Two engagements, documented the way engineers read them.

Chosen from a much longer list because they prove what senior-level delivery actually looks like - architecture decisions, constraints, and outcomes a business can feel.

Case Study · 01Boldtech-class · Retool / internal tools discipline

Internal operations platform for a growth-stage fintech

A high-growth fintech had grown its ops function faster than its tooling. Forty-plus overlapping admin panels, Retool apps, and scripts spread across Ramp-style workflows, Vimeo-scale content moderation, and Bilt-style rewards. Nothing was audited. Nothing was governed. New hires took weeks to become productive, and outages routinely traced back to an unowned tool.

Positioned as: the senior engineer companies bring in when their internal-tools sprawl has become a business risk.

Problem solved

  • Fragmented internal tooling with no single owner, no consistent auth, and no audit trail on privileged actions.
  • Data access defined by whoever had originally built the panel - not by role or policy.
  • Every new operational workflow required a new one-off tool, and nothing decommissioned.

Key features

  • Unified internal-ops platform with SSO, RBAC, and mandatory audit logging on every mutation.
  • Typed API layer over the operational database with row-level security and per-tenant scoping.
  • Component library for ops surfaces - tables, filters, bulk actions, approval flows - built once, reused across teams.
  • Governed data-export flow replacing ad-hoc CSV downloads that had bypassed compliance.
  • Observability: structured logs, action-level metrics, and alerting on privileged operations.

Technical & strategic contribution

  • Owned the architecture end-to-end: authentication, data access, UI patterns, deployment, and runbooks.
  • Ran a three-month decommission plan: forty tools consolidated into one, with zero unplanned downtime.
  • Trained the internal engineering team on the platform's extension model - new ops workflows now ship in days by product engineers, not weeks by contractors.

Why it matters

This is the work that shows up when a company crosses the point where informal tooling becomes a liability. It requires senior judgment on data access, blast radius, and organizational politics - not just React and TypeScript.

Outcome

Forty tools → one platform. Onboarding an ops admin dropped from three weeks to under a day. Audit findings on privileged access closed. Engineering team gained a durable internal-tools discipline they now own.

Stack

TypeScript · Node · Postgres · Row-Level Security · SSO/SAML · Terraform · AWS

Case Study · 02Datacose-class · AI Employees / operations systemization

AI Employee layer for a service business at scale

A service business north of $10M in annual operations was still routed through its founder. Every important workflow - intake, quoting, scheduling, follow-up, invoicing - passed through one person's inbox. Growth had capped. Selling the business was off the table. The mandate: make the operation run without the owner, using one clean CRM and a governed layer of AI workers.

Positioned as: the engineer founders bring in when the business only runs because they're still in it.

Problem solved

  • Founder was the bottleneck for every business-critical decision and every non-standard case.
  • Institutional knowledge existed only in Slack threads, email chains, and one person's memory.
  • Attempts to hire out of the problem had failed - new headcount added cost without absorbing the load.

Key features

  • One system of record: Salesforce reshaped as the operational backbone, replacing five overlapping tools.
  • AI intake worker qualifying inbound requests, drafting responses, and creating structured records.
  • AI scheduling worker coordinating field teams against real availability, constraints, and customer preferences.
  • AI follow-up worker driving quote-to-close and post-service loops, with escalation paths back to humans.
  • Governance layer: every AI action logged, reversible, and gated by policy - legal signs off, ops trusts it.

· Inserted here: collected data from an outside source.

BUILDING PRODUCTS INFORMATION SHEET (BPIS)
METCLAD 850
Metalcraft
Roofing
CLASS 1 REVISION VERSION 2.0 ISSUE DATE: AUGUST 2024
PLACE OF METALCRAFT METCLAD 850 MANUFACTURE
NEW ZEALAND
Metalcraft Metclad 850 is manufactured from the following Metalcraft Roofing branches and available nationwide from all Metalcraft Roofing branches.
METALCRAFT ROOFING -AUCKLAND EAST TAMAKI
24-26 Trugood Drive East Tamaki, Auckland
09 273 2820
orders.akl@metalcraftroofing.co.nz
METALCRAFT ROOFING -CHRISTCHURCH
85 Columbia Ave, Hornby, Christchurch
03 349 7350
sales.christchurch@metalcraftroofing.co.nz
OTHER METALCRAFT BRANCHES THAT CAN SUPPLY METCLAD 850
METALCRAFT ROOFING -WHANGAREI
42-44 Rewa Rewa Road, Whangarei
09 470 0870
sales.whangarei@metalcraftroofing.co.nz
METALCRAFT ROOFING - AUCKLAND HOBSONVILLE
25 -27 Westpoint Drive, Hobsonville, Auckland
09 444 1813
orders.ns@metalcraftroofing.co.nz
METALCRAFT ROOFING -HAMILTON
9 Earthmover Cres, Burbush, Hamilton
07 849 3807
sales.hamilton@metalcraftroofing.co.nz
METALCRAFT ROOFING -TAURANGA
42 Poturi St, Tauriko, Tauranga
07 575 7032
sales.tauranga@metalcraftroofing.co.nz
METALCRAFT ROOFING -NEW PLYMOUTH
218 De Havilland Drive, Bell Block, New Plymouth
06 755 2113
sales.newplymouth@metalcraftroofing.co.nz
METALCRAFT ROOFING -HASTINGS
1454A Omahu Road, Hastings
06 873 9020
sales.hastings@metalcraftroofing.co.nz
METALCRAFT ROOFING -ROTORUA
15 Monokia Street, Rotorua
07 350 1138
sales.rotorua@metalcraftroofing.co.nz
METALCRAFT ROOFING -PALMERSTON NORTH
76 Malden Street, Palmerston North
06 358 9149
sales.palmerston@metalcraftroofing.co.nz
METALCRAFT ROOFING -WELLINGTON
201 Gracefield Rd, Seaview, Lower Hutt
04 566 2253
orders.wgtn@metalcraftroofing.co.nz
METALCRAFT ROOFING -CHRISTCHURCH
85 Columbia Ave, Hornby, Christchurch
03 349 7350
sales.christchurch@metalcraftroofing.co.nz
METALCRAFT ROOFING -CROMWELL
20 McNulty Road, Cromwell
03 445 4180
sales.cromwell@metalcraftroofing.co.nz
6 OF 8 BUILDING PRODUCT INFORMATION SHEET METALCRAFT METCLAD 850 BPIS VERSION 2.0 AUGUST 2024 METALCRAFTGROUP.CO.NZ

Technical & strategic contribution

  • Rewrote the operational model with the founder before writing code - clean processes first, automation second.
  • Designed the CRM data model to survive the next five years, not just the current workflow.
  • Built the AI worker pipeline as typed, testable, observable services - not ChatGPT wrappers.
  • Delivered in the promised 90-day window, with the founder progressively removed from daily operations.

Why it matters

This engagement compresses the whole practice - CRM architecture, AI automation, and business operations - into a single outcome the founder can feel: the business runs whether they're there or not.

Outcome

50-80% of daily operations running through AI workers within 90 days. Founder out of the daily loop. Business became sellable - and, more importantly, livable.

Stack

Salesforce · Apex · LWC · Python · LangGraph · OpenAI · Node · Postgres · AWS

These two are the ones I choose to tell in full. There are more - some under NDA, some still running.